● Directions for this task: Please copy the data below exactly; none of the pictures in it belong in the copy.

Structured diff data
▼▼▼

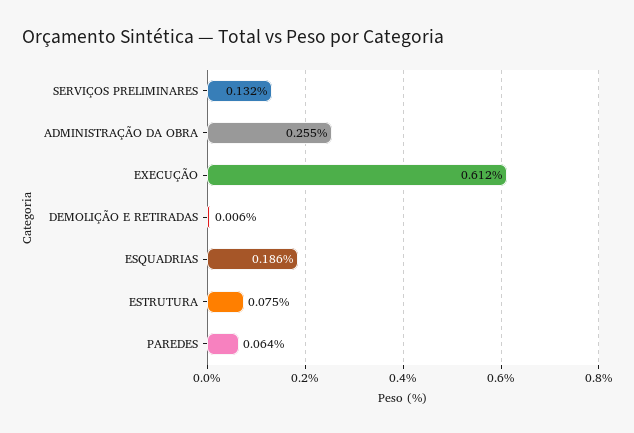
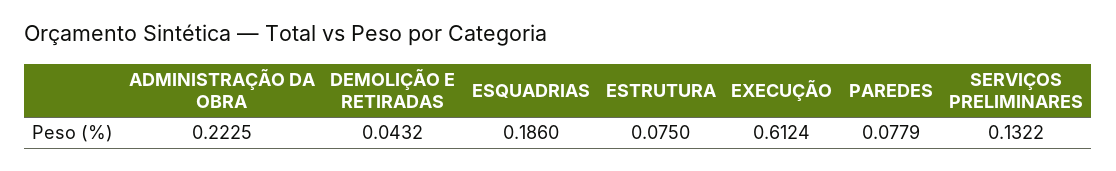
  {
    "SERVIÇOS PRELIMINARES": 0.1322,
-   "ADMINISTRAÇÃO DA OBRA": 0.255,
+   "ADMINISTRAÇÃO DA OBRA": 0.2225,
    "EXECUÇÃO": 0.6124,
-   "DEMOLIÇÃO E RETIRADAS": 0.006,
+   "DEMOLIÇÃO E RETIRADAS": 0.0432,
    "ESQUADRIAS": 0.186,
    "ESTRUTURA": 0.075,
-   "PAREDES": 0.064
+   "PAREDES": 0.0779
  }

▲▲▲

● Response for this exercise:
  {
    "SERVIÇOS PRELIMINARES": 0.1322,
-   "ADMINISTRAÇÃO DA OBRA": 0.255,
+   "ADMINISTRAÇÃO DA OBRA": 0.2225,
    "EXECUÇÃO": 0.6124,
-   "DEMOLIÇÃO E RETIRADAS": 0.006,
+   "DEMOLIÇÃO E RETIRADAS": 0.0432,
    "ESQUADRIAS": 0.186,
    "ESTRUTURA": 0.075,
-   "PAREDES": 0.064
+   "PAREDES": 0.0779
  }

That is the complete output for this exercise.